In Bergen, a municipality-wide inspection was carried out to map properties potentially at a risk in the event of extreme weather. Securing such areas is still the responsibility of property owners, although there has been discussions on municipalities covering costs of securing properties. Additionally, the slide has changed public sentiments regarding the dangers of building without restrictions.

Finally, in response to the fact that the landslides of Hatlestad and Hetlebakken proved rescue routines after landslides to be unsafe and ineffective, the municipality would establish a 24-man special rescue group to respond to disasters caused by extreme weather. Helge Eidsnes and Tore Kallekleiv of the rescue group voiced budget concerns, stating that recruiting and equipping men for the team would cost about 500,000 NOK (approximately US$82,000 as of June 2007), which according to him was a large amount to the unit.

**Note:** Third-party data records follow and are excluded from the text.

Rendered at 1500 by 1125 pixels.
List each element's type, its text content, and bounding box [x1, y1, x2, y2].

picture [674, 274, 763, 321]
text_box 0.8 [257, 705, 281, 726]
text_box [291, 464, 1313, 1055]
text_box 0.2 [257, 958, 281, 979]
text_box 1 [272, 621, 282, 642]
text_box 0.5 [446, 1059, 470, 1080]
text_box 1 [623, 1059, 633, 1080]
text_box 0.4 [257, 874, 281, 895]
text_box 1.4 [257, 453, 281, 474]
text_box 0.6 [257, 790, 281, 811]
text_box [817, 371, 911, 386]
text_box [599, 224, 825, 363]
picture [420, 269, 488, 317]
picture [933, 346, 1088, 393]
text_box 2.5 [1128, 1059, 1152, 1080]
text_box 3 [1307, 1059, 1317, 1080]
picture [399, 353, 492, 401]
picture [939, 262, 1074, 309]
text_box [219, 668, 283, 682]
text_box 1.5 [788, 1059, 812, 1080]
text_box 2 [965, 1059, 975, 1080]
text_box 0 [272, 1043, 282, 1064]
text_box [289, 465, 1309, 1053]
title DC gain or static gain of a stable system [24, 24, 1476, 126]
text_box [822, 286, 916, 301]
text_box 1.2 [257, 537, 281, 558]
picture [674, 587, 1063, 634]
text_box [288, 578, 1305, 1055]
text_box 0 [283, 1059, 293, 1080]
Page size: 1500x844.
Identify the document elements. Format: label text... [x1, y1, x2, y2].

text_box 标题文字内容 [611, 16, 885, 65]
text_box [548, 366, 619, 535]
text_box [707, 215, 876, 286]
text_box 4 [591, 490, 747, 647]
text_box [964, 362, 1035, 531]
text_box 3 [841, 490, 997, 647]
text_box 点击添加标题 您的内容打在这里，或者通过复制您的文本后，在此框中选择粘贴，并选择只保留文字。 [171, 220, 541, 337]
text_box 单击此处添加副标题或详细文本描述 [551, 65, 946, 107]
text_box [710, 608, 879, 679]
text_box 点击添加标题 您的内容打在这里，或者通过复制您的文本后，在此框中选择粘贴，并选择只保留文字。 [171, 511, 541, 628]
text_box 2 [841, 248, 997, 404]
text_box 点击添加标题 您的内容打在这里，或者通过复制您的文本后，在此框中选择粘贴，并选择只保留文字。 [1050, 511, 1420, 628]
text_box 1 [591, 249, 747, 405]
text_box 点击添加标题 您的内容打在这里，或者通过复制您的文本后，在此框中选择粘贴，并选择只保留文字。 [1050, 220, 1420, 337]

=== The 'Kristina case' ===

Kristina Hjartåker was a female four-year-old fatally wounded in the Hatlestad slide, and died on 7 February 2006, when her treatment was ended. The question about whether to continue her treatment became a cause célèbre, and caused the Liberal Party of Norway to announce their desire for a 'Kristina Law' that, if passed, will require an independent group to consider discontinuing life-prolonging treatment in cases where a dispute exists. The controversy surrounding the handling of the case, in particular an incident in which doctors from the hospital visited the girl's father at home without invitation to convince him to end her treatment, would cause the leader of the Bergen Health Trust, to retire.

==Other 2005 precipitation-induced damage in West Norway==
A few days before the Hatlestad slide, a landslide damaged a house elsewhere in Bergen, causing structural damage but no personal injury. Two months later, on 14 November, high precipitation hit again and caused a landslide which killed a construction worker at a construction site in Hetlebakken, Bergen. There were also landslides in the town of Voss, but these caused no damage.

The precipitation also caused a river in the area of Nesttun to swell and cause flood damage. A plan for leading water out of the river come floods was proposed years before Kristin, but has to this day not become a reality, and Nesttun is still at high risk of flood damage come high precipitation. This has upset residents of the area, some of which are demanding that until the issue is resolved, the municipality should be responsible for compensating victims of flood damage in the area.